Learn Phases of
Analysis-Compiler Design course at TCCI, Ahmedabad
Definition of Complier
“A compiler
translates a program written in a high-level programming language into the
low-level machine language that is machine can understand.”
Generally,
the source language is a high level language and the target language is a low
level language (machine code). So, there is always need to convert source code
into machine code.
Main two
parts there are in compilation:
Understand
the program (check is it correct or not)
Rewrite the
program in the target language.
To make
perfect structure the whole compilation process is split into several phases
with well-defined interfaces. All of these phases operate in sequence each
phase (except the first) taking the output from the previous phase as its
input.
The first
three phases are called the frontend of the compiler and the last three phases
are collectively called the backendof the compiler.
This is the
initial part: The Data is entered as an INPUT, then read by compiler and
divided into tokens, each of which corresponds to a symbol in the programming
language, e.g., a variable name, keyword or number.
This phase
is also called scanner because it takes data as input.
Syntax analysis:
This phase
takes the list of tokens produced by the lexical analysis and arranges these in
a tree-structure (called the syntax tree) that reflects the structure of the
program.

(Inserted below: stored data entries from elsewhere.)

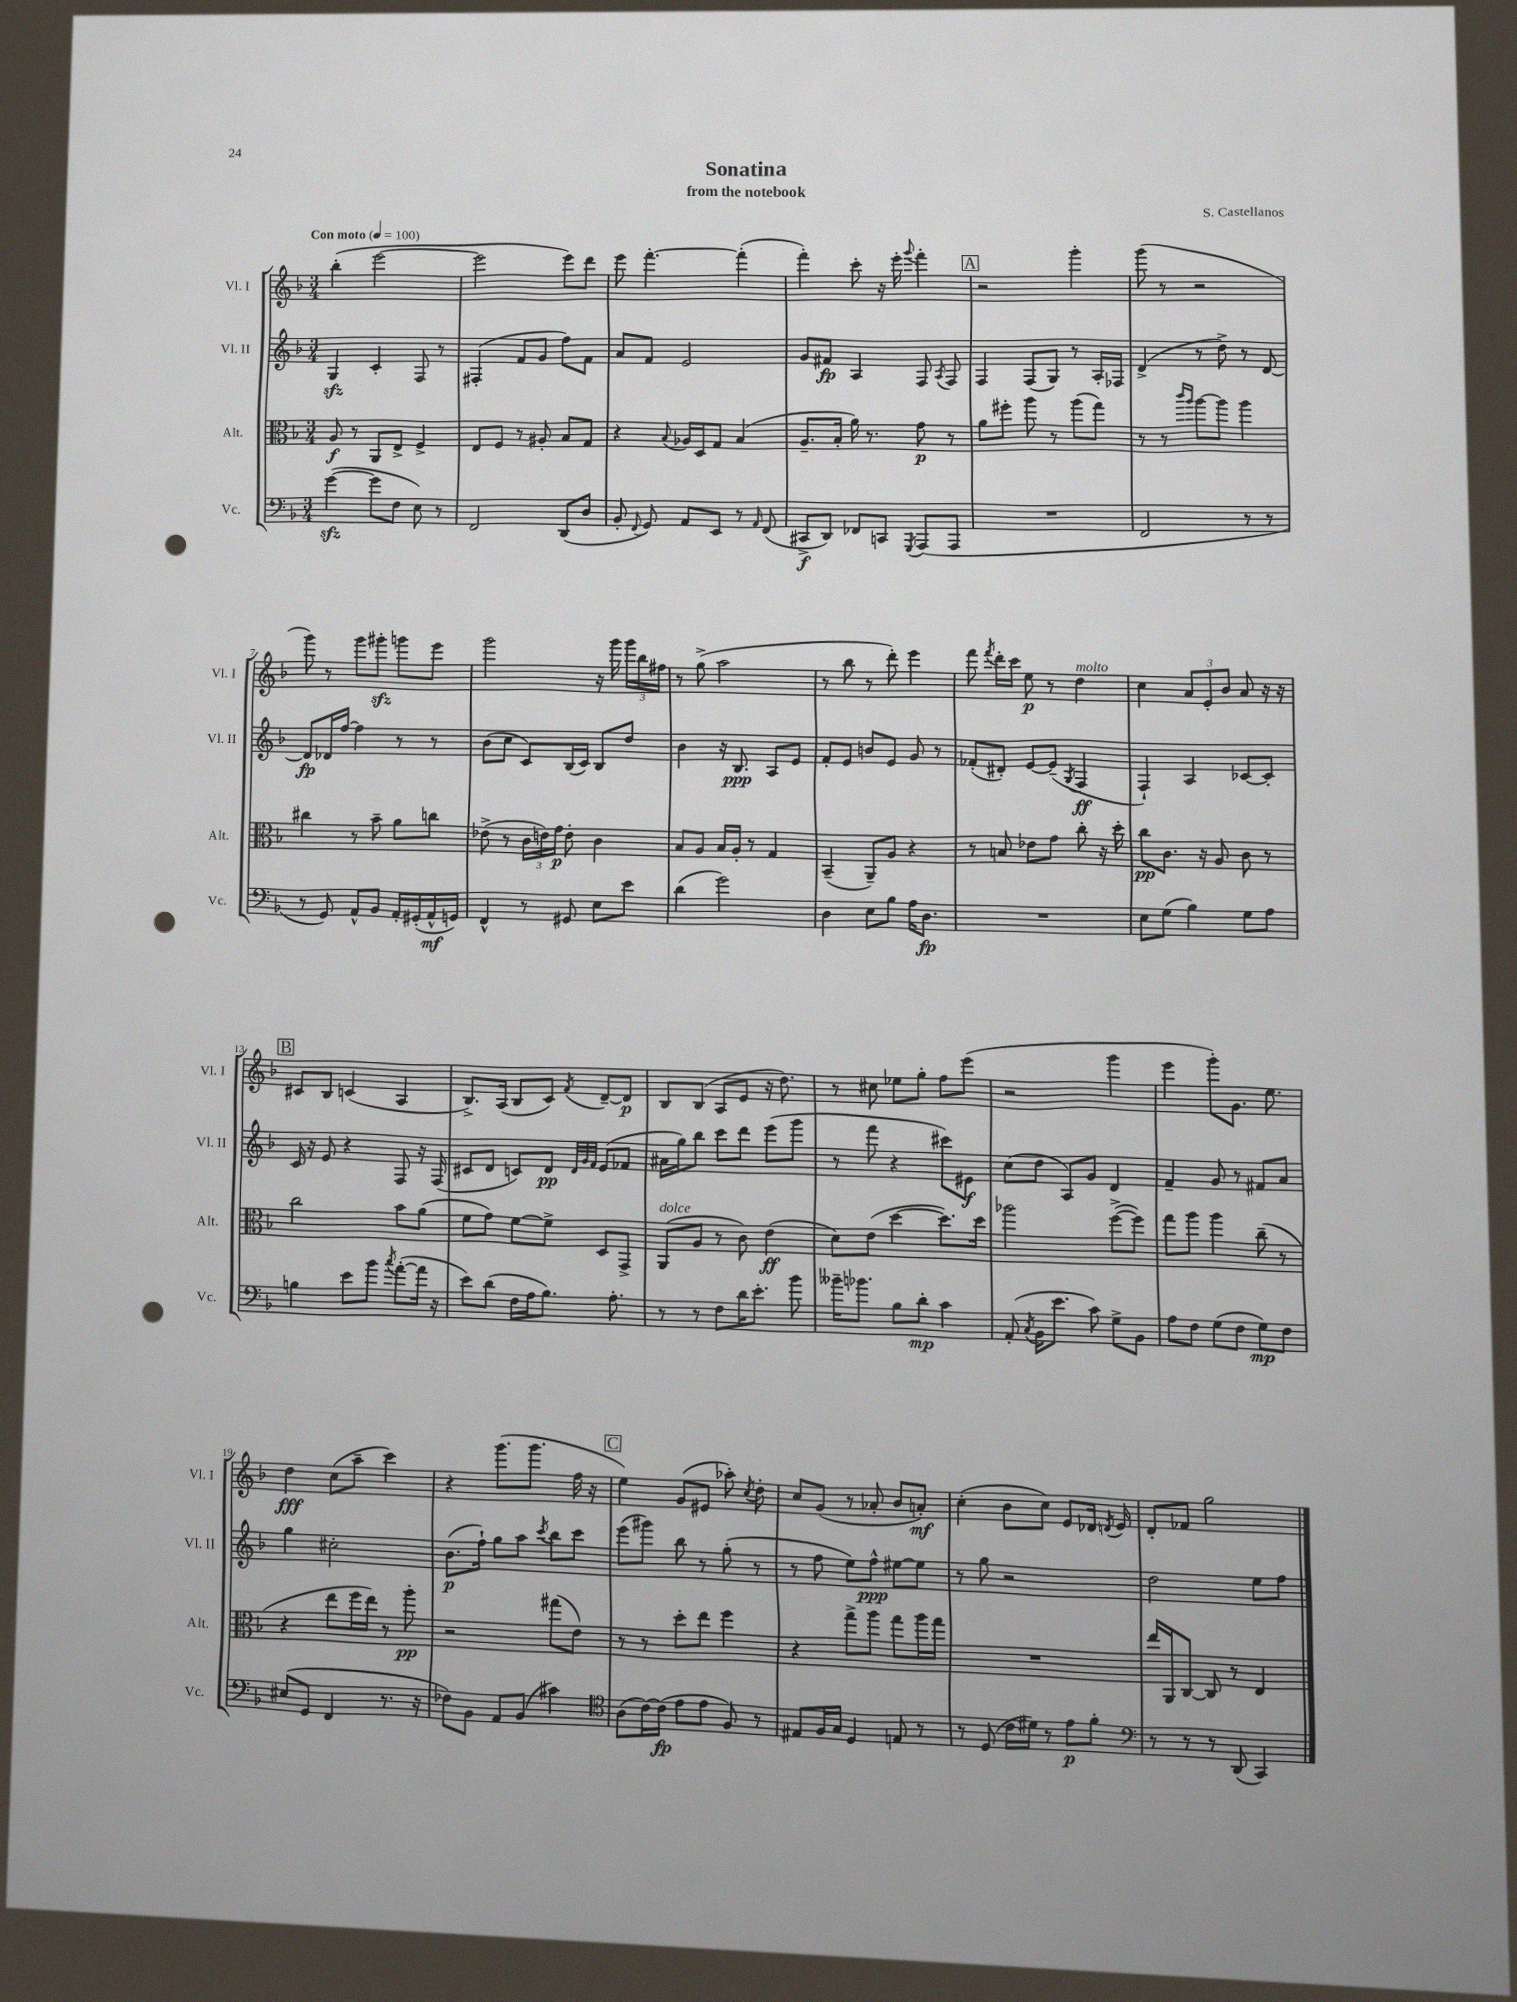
\header { title = "Sonatina" composer = "S. Castellanos" subtitle = "from the notebook" }
<<
\new StaffGroup <<
\new Staff = "s0" \with { instrumentName = "Vl. I" shortInstrumentName = "Vl. I" } {
    \clef treble \key f \major \numericTimeSignature \time 3/4 \tempo "Con moto" 4 = 100
    \autoBeamOff bes''4-.( e'''2~ |
    e'''2 e'''8[) d'''8] |
    e'''8 f'''4.~-. f'''4-.( |
    f'''4-.) c'''8-. r16 e'''16-. \appoggiatura { g'''8 } f'''4-. |
    \mark \markup { \box "A" } r2 g'''4-. |
    g'''8( r8 r2 |
    g'''8) r8 g'''8[ gis'''8]-.\sfz g'''8[ e'''8] |
    g'''2 r16 g'''16 \tuplet 3/2 { g'''16[ bes''16 fis''16] } |
    r8 g''8->( a''2 |
    r8 bes''8 r8 d'''8-.) e'''4 |
    f'''8 \acciaccatura { f'''8 } d'''16[-. c'''16] e''8\p r8 d''4^\markup { \italic "molto" } |
    c''4 \tuplet 3/2 { a'8[ e'8-. bes'8] } a'8 r16 r16 |
    \mark \markup { \box "B" } cis'8[ bes8] c'4( a4 |
    bes8.[->) a16]( bes8[ c'8]) \acciaccatura { f'8 } d'8[~-- d'8]\p |
    bes8[ bes8]( a8[ e'8] r16 d''8.) |
    r8 cis''8 ees''8[ g''8]-. f''8[ e'''8]( |
    r2 g'''4 |
    e'''4 g'''8[-.) g'8.] e''8. |
    d''4\fff c''8[( a''8]-- c'''4) |
    r4 g'''8.[( g'''8.] f''16 r16 |
    \mark \markup { \box "C" } e''4) g'8[( eis'8] aes''8-.) \acciaccatura { c''8 } d''8-. |
    c''8[ g'8]( r8 aes'8-. bes'8[ a'8]-.\mf) |
    c''4-.( bes'8[ c''8]) e'8[ des'16] \acciaccatura { d'8 } e'16 |
    d'8[-. fes'8] g''2 \bar "|." |
}
\new Staff = "s1" \with { instrumentName = "Vl. II" shortInstrumentName = "Vl. II" } {
    \clef treble \key f \major \numericTimeSignature \time 3/4
    \autoBeamOff g4\sfz c'4-. f8 r8 |
    fis4-.( f'8[ g'8] f''8[) f'8] |
    a'8[ f'8] e'2 |
    g'8[ fis'8]\fp a4 f8 \acciaccatura { a8 } f8 |
    \mark \markup { \box "A" } f4 f8[( g8]) r8 a16[-. fes16] |
    d'4->( r8 d''8->) r8 d'8~ |
    d'8[\fp des'16 f''16]~ f''4 r8 r8 |
    bes'8[( c''8] c'8[) bes16( c'16]) bes8[ d''8] |
    bes'4 r16 bes8.\ppp a8[ e'8] |
    f'8[-. e'8] b'8[ e'8] g'8 r8 |
    fes'8[-.( dis'8]-.) e'8[~ e'8]--( \acciaccatura { g8 } f4\ff |
    f4-!) a4 ces'8[~ ces'8]-. |
    \mark \markup { \box "B" } c'16 r16 e'8 r4 f8 r16 f16( |
    cis'8[ d'8] c'8[) d'8]\pp \grace { d'32[ g'32 f'32] } e'8[( fes'8] |
    ais'16[ g''16) bes''8] c'''8[ d'''8] e'''8[( g'''8] |
    r8 f'''8 r4 cis'''8[) eis'8]\f |
    c''8[( d''8] a8[) g'8] d'4 |
    f'4-- g'8 r8 fis'8[ a'8] |
    g''4 cis''2-. |
    bes'8.[\p( f''16]-!) g''8[ a''8] \acciaccatura { c'''8 } bes''8[ c'''8] |
    \mark \markup { \box "C" } e'''8[( gis'''8]) bes''8 r8 g''8-.( r8 |
    r8 f''8 e''8[) f''8]-^\ppp eis''8[~ eis''8] |
    r8 g''8 r2 |
    d''2 e''8[ f''8] \bar "|." |
}
\new Staff = "s2" \with { instrumentName = "Alt." shortInstrumentName = "Alt." } {
    \clef alto \key f \major \numericTimeSignature \time 3/4
    \autoBeamOff a8\f r8 a,8[ e8]-> f4-> |
    e8[ f8] r8 ais8-. bes8[ g8] |
    r4 \appoggiatura { bes8 } aes16[ d16 g8] bes4( |
    a8.[-- bes16]-. a'16) r8. g'8\p r8 |
    \mark \markup { \box "A" } a'8[ fis''8]-. a''8 r8 a''8[( g''8]) |
    r8 r8 \grace { c'''16[ a''16] } a''8[~ a''8] a''4 |
    cis''4 r8 bes'8-- a'8[ c''8] |
    ees'8->( r8 \tuplet 3/2 { c'16[ e'16) g'16]\p } e'8-. c'4 |
    bes8[ a8] bes16[ a16]-. r8 g4 |
    bes,4--( a,8[--) a8] r4 |
    r8 b8 ees'8[ g'8] c''8-. r16 d''16-. |
    c''8[\pp c'8.] r16 a8 c'8 r8 |
    \mark \markup { \box "B" } c''2 bes'8[ a'8]( |
    f'8[ g'8]) f'8[~ f'8]-> d8[ g,8]-> |
    a,8[^\markup { \italic "dolce" }( a8] r8 c'8) e'4\ff( |
    d'8[) e'8]( d''4~ d''8.[) d''16] |
    aes''2 f''8[~->( f''8]) |
    g''8[ a''8] a''4 c''8--( r8 |
    r4 e''8[ f''16 e''16]) r8 a''8-.\pp |
    r2 gis''8[( e'8]) |
    \mark \markup { \box "C" } r8 r8 d''8[-. e''8] f''4 |
    r4 g''8[-> a''8] g''8[ a''16 g''16] |
    R2. |
    e''16[ a,16 c8]~ c8 r8 e4 \bar "|." |
}
\new Staff = "s3" \with { instrumentName = "Vc." shortInstrumentName = "Vc." } {
    \clef bass \key f \major \numericTimeSignature \time 3/4
    \autoBeamOff g'4~\sfz( g'8[ f8] e8) r8 |
    f,2 d,8[( d8] |
    bes,8-. \appoggiatura { f,8 } g,8) a,8[ e,8] r8 \grace { a,16 } f,8( |
    cis,8[->\f d,8]) fes,8[ c,8] \acciaccatura { g,,8 } a,,8[( a,,8] |
    \mark \markup { \box "A" } R2. |
    f,2 r8 r8 |
    r8 g,8) a,8[-^ bes,8] a,16[-. gis,16-.( a,16-^\mf g,16]) |
    f,4-^ r8 gis,8 e8[ e'8] |
    d'4( g'2) |
    d4 e8[ bes8] a16[ d8.]\fp |
    R2. |
    e8[ g8]( bes4) g8[ a8] |
    \mark \markup { \box "B" } b4 e'8[ bes'8] \acciaccatura { c''8 } a'8[~-.( a'16] r16 |
    e'8[) d'8]( f16[ a16 bes8.]) a8.-. |
    r8 r8 f8[ d'16 e'8.]-. bes'8 |
    beses'16[-- bes'8.] bes8[ d'8]-.\mp c'4 |
    a,8-.( \acciaccatura { c8 } bes,16[ e'8.] c'8) g8[-> bes,8] |
    a8[ f8] g8[( f8] g8[\mp) f8] |
    eis8[( g,8] f,4 r8. r16 |
    fes8[) bes,8] a,8[ bes,8]( cis'4) |
    \mark \markup { \box "C" } \clef tenor a8[( c'16~) c'16]\fp( e'8[ e'8] f8) r8 |
    eis8[ f16 g16] d4 e8 r8 |
    r8 d8( c'16[ dis'16]) r8 e'8[\p f'8]-. |
    \clef bass r8 r8 r8 d,8( c,4) \bar "|." |
}
>>
>>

This phase is often called parsing. Parsing is to check that we have a
valid sequence of tokens. Tokens are valid sequence of symbols, keywords,
identifiers etc.
Type checking:
This phase
analyses the syntax tree to determine if the program violates certain
consistency requirements, e.g., Used variable is declared or not, data type are
matched or not. Type checker verifies that the type of a construct (constant,
variable, array, list, and object) matches what is expected in its usage
context.
Intermediate code generation:
The program
is translated to a simple machine independent intermediate language.
Register allocation:
The symbolic
variable names used in the intermediate code are translated to numbers, each of
which corresponds to a register in the target machine code
Machine code generation:
The
intermediate language is translated to assembly language for a specific machine
architecture.
Assembly and linking:
The
assembly-language code is translated into binary representation.
Each phase use an output form of the program produced by an earlier
phase as an input.
Subsequent phases operate on lower-level code representations.